● 文档段落:

◆ ◆ ◆ ◆ ◆ ◆ ◆

以DepGraph: Towards Any Structural Pruning数据为例,可以发现最高支持6x速度剪枝后保持模型性能。
以LLM-Pruner: On the Structural Pruning of Large Language Models 论文数据为例,可以发现使用Vector评价方法的剪枝,移除10%的参数,zero-shot下对模型精度影响不大。而图4更表明,剪枝方法正确的话,移除50%的参数对模型性能影响也不大。
以论文 Structural Pruning for Diffusion Models 的数据为分析,同样可以发现剪枝50%左右的通道,对结果影响不对。

◆ ◆ ◆ ◆ ◆ ◆ ◆

● 提取条目:

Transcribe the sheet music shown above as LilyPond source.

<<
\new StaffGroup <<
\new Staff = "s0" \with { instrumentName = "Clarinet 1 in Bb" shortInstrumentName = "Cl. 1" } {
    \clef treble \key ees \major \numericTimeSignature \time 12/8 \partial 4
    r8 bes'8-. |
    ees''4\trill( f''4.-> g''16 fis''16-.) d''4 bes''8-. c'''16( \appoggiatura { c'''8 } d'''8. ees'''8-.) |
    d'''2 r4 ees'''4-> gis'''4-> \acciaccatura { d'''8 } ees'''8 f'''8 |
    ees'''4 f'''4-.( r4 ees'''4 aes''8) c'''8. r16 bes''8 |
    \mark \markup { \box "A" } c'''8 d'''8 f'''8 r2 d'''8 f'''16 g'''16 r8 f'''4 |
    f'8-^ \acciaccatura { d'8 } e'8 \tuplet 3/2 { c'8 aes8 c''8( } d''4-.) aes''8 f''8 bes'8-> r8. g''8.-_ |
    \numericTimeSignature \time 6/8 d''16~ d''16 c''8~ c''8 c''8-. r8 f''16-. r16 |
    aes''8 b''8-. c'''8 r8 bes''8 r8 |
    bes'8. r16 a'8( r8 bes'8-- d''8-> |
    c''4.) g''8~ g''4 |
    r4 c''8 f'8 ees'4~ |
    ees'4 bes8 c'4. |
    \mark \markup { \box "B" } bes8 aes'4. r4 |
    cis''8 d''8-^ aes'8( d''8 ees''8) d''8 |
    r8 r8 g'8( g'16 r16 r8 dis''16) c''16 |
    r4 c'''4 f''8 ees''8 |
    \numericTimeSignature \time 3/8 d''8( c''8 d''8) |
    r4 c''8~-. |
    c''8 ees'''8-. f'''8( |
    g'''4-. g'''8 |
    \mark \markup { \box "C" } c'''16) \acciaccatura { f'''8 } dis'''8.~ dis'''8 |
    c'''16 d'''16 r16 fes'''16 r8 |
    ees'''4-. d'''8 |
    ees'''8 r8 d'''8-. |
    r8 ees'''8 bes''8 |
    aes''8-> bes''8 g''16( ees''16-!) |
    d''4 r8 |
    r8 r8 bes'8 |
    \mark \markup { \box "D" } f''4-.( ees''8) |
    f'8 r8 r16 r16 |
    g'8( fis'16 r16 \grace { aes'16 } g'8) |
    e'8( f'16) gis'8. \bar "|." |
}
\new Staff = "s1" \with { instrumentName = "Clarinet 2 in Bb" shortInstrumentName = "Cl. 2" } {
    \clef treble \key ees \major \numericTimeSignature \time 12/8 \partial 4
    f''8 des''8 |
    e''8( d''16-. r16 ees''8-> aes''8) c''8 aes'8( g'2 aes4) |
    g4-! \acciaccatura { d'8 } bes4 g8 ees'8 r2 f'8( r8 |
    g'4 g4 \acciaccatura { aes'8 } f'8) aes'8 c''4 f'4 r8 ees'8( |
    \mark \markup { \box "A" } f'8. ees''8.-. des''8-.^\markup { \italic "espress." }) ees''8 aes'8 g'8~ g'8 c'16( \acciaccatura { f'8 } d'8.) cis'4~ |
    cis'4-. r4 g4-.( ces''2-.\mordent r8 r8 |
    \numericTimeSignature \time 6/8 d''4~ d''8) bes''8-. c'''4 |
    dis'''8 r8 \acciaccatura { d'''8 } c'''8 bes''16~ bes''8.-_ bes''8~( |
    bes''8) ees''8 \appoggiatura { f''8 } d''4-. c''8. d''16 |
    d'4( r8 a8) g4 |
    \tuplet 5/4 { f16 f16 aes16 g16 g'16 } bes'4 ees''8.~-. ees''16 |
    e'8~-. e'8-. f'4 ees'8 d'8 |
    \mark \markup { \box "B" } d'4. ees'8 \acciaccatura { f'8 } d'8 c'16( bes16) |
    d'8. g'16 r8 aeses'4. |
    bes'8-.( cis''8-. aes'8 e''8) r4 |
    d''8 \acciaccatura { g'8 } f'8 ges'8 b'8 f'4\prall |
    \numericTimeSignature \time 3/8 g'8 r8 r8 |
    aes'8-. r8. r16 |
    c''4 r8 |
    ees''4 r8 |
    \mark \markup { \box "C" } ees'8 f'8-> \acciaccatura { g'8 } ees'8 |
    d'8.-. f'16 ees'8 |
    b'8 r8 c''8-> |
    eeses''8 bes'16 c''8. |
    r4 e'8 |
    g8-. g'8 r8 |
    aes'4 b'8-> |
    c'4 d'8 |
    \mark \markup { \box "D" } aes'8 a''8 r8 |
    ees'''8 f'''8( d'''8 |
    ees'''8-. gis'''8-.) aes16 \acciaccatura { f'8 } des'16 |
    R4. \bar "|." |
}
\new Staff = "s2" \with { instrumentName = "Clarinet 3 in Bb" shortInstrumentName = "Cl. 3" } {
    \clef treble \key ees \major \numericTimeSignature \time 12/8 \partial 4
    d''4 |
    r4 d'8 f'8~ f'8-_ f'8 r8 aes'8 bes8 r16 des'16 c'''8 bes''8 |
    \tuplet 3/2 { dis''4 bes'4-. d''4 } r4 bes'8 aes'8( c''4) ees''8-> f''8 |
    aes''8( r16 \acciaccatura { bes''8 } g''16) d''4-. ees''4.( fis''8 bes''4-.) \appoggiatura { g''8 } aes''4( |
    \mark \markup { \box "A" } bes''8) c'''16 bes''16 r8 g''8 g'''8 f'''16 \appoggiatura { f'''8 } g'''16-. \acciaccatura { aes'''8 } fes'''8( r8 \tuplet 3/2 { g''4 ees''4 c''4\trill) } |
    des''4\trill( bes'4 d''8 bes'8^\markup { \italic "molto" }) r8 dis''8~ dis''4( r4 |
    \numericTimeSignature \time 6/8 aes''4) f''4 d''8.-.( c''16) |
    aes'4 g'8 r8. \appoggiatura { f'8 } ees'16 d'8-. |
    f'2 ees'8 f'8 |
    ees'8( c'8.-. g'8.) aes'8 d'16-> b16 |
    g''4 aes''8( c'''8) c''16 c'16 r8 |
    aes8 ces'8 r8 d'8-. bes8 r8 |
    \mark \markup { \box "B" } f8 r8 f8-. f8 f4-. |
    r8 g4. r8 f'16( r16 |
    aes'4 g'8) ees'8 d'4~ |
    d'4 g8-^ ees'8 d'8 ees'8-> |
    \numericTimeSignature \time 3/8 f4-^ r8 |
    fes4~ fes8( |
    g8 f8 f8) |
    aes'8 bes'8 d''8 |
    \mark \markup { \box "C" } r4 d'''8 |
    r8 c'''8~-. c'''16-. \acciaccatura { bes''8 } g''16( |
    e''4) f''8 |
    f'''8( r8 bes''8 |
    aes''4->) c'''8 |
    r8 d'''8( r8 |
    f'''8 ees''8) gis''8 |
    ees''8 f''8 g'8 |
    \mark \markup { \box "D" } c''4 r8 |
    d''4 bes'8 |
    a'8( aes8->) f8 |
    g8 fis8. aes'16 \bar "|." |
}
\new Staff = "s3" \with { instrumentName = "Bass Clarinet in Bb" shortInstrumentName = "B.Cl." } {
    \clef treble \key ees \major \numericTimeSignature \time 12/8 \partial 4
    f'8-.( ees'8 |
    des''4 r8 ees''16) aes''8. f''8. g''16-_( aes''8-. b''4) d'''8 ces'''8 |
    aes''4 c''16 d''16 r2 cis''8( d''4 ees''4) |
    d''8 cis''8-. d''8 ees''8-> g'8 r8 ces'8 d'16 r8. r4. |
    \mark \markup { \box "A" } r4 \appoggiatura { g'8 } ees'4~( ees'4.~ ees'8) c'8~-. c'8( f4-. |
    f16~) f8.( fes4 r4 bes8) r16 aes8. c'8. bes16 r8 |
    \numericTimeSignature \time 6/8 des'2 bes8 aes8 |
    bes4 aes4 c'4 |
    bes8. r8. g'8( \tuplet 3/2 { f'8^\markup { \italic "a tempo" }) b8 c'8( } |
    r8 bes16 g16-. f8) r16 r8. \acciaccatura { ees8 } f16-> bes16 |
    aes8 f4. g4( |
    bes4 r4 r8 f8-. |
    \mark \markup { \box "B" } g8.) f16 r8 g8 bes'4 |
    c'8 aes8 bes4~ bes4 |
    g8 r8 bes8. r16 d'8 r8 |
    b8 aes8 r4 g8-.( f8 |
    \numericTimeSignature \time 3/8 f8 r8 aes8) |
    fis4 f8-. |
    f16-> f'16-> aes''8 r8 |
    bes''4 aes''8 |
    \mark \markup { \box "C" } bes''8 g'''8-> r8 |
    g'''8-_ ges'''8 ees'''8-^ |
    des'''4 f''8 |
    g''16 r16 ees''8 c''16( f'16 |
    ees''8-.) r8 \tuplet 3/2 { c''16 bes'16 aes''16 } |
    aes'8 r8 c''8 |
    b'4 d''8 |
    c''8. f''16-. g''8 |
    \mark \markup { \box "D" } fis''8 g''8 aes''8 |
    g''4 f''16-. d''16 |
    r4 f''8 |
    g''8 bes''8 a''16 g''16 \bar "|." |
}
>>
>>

◆ ◆ ◆ ◆ ◆ ◆ ◆

● 问题与任务:
a: 在这段关于模型剪枝的文字中,作者根据什么认为移除10%的参数对模型精度影响不大?
b: 能把关于模型剪枝的这段文字中的这句话译成英语吗?"以DepGraph: Towards Any Structural Pruning数据为例,可以发现最高支持6x速度剪枝后保持模型性能。"
c: 请从关于模型剪枝的这段文字中,给出从"以LLM-Pruner: On the"开始、一直到"Diffusion Models 的数据为分析,同样可以发现剪枝50%左右的通道,对结果影响不对。"为止的原文。

● 逐题答案:
a: 依据LLM-Pruner: On the Structural Pruning of Large Language Models论文的数据:使用Vector评价方法剪枝、移除10%的参数后,在zero-shot下对模型精度影响不大。

b: Taking the data from DepGraph: Towards Any Structural Pruning as an example, one can see that pruning supports up to a 6x speedup while maintaining model performance.

c:
以LLM-Pruner: On the Structural Pruning of Large Language Models 论文数据为例,可以发现使用Vector评价方法的剪枝,移除10%的参数,zero-shot下对模型精度影响不大。而图4更表明,剪枝方法正确的话,移除50%的参数对模型性能影响也不大。
以论文 Structural Pruning for Diffusion Models 的数据为分析,同样可以发现剪枝50%左右的通道,对结果影响不对。